### YOUR TASK
Reproduce the listing below with "カーボンニュートラル" swapped for "ネットゼロ" and every other character left unchanged.
------------
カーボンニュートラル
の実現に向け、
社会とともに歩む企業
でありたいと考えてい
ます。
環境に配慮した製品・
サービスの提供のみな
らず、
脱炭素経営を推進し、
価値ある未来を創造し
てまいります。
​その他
------------
### WRITTEN ANSWER
ネットゼロ
の実現に向け、
社会とともに歩む企業
でありたいと考えてい
ます。
環境に配慮した製品・
サービスの提供のみな
らず、
脱炭素経営を推進し、
価値ある未来を創造し
てまいります。
​その他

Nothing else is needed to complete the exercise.